# Selected text:
Segment Open
WILL THE ERS POWER BE AVAILABLE ALL WEEKEND, EVERY WEEKEND?

Yes. That 60hp/33.2 lb-ft of torque is activated in practice, qualifying, warm-up, and the race.

For road and street courses, the ICE’s P2P is only turned on for the warmup and the races, which would give approximately 120hp when P2P and ERS is deployed at the same time.

IS THAT SOMETHING WHERE EACH DRIVER WILL GO LOOKING FOR THE BEST PLACES TO USE THE ERS?

I’m sure some might, but a lot of pre-event simulation is being done by Chevy, Honda, and each team to identify the corners, straights, and situations where it’s most advantageous to harvest and deploy. I expect most drivers to have an idea of where/when to use the ERS before they head out for the first practice session, and then use the session to confirm what simulation forecasted.

INDYCAR’S ERS UNITS CHARGE AT A FAST RATE. CAN DRIVERS BRING THE ESS UP TO A FULL CHARGE IN ONE BRAKING ZONE?

My IndyCar race engineer friends tell me, no, they cannot. They expect to need two to three braking events per lap to take the ESS from being “empty” to a full state of charge.

Drivers don’t have to fully charge the ESS before they use its power again, but an effort will be required from the drivers to frequently harvest energy under braking on the road and street courses to replace any energy they use as added horsepower.

WHERE DO WE THINK DRIVERS WILL USE ERS POWER AND TORQUE THE MOST?

Out of slow corners, or onto long or important straights.
Segment Closed
# Material provided:
Segment Open
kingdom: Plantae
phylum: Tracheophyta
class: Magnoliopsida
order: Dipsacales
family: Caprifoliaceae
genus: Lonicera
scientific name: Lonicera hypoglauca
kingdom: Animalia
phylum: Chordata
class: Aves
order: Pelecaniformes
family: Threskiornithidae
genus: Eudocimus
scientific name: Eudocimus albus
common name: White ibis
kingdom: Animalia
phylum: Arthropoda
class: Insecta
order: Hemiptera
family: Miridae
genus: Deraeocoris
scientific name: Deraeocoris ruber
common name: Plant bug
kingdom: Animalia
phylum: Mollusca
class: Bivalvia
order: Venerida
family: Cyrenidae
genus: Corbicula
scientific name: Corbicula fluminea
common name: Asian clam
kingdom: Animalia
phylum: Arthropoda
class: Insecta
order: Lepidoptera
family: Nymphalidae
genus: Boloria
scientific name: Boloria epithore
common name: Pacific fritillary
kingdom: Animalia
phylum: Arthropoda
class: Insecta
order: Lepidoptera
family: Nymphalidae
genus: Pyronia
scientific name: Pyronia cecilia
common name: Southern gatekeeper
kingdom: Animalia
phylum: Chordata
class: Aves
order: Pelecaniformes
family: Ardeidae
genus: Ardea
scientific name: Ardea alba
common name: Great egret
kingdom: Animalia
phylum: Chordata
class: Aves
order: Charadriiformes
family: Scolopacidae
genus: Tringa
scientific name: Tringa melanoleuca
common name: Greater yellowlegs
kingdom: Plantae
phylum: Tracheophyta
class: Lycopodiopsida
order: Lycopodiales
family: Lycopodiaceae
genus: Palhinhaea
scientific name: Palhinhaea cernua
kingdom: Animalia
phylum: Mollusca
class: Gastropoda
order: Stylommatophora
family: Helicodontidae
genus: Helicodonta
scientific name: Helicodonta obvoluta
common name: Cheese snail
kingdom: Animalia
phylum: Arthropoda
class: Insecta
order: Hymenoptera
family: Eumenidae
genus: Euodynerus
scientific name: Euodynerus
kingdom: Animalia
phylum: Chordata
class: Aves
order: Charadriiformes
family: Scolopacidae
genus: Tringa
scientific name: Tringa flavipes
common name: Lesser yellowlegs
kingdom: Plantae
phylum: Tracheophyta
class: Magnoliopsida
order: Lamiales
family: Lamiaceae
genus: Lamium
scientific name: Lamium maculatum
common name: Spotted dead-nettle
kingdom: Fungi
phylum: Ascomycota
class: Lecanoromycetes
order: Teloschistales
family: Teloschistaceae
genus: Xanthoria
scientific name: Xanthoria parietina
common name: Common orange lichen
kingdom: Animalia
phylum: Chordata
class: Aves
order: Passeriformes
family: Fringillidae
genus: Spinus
Segment Closed
# Required action 1:
Copy out the IndyCar ERS passage word for word, from "WILL THE ERS" up to and including "what simulation forecasted.".
# Required action 2:
According to the IndyCar ERS passage, in which sessions is the 60hp/33.2 lb-ft of ERS torque activated? List every one.
# Required action 3:
Carry on the IndyCar ERS passage from its final sentence.
The records are not needed for any of this work.

# Result 1:
WILL THE ERS POWER BE AVAILABLE ALL WEEKEND, EVERY WEEKEND?

Yes. That 60hp/33.2 lb-ft of torque is activated in practice, qualifying, warm-up, and the race.

For road and street courses, the ICE’s P2P is only turned on for the warmup and the races, which would give approximately 120hp when P2P and ERS is deployed at the same time.

IS THAT SOMETHING WHERE EACH DRIVER WILL GO LOOKING FOR THE BEST PLACES TO USE THE ERS?

I’m sure some might, but a lot of pre-event simulation is being done by Chevy, Honda, and each team to identify the corners, straights, and situations where it’s most advantageous to harvest and deploy. I expect most drivers to have an idea of where/when to use the ERS before they head out for the first practice session, and then use the session to confirm what simulation forecasted.

# Result 2:
- Practice
- Qualifying
- Warm-up
- The race

# Result 3:
It can be used anywhere on track, so there are no limitations there. And it could be used as a second form of push-to-pass towards the end of a straight, but to start, most teams have told me they are thinking “slow corners, or onto long or important straights.”

THIS COULD MAKE THINGS REALLY BUSY IN THE COCKPIT, RIGHT?

Indeed. Double deploying will be a very real thing on road and streets coming out of those slow corners/onto long straights in the races.

Consider all of the driving that needs to be done with precisely steering the car, balancing the brake and throttle, shifting, possibly harvesting on the way into the corner, and then powering out of the turn, dealing with any over steer or understeer, and any wheelspin, and possibly trying to dodge or pass a car, and hitting the push-to-pass button, and hitting the ERS deployment button.

It’s a lot to do, first of all, and it’s a lot to get right, and done in the proper order. Mistakes will be made as drivers try to get the rhythm down.

IS THIS A HIGH VOLTAGE OR LOW VOLTAGE ERS PACKAGE?

Low voltage. It works up to 60 volts, which is low enough to not require all the safety measures found in IMSA, for example, which has an ERS package that delivers up to 800 volts.

If there’s an issue with the ERS, I don’t expect to see drivers climbing from the cockpit and doing special jumps to get away from the car. Same for mechanics and crew members.

Also, there’s no red light/green light system on the DW12s to say if the car is safe or unsafe to touch because the system was designed to be low-voltage and safe from the start.

MOST HYBRID RACING SERIES USE HIGH-VOLTAGE LITHIUM-ION BATTERIES INSTEAD OF SUPERCAPACITORS. WHY DID INDYCAR GO AGAINST THE GRAIN?

It had no choice. Due to that tiny volume of space it chose to work with in the bellhousing, there was no hope of fitting a lithium-ion battery into that cavity. For that to happen, a brand-new car would be required that has space carved in the tub — likely behind and below the cockpit under the fuel tank — to mount a decent-size battery.

And since Honda/HRC US had so little room in the bellhousing to design and install an ESS, it had to select comparatively miniature supercapacitor cells — they’re about the size of a thick can of Red Bull — and were able to stack 20 of them together in a square-ish case.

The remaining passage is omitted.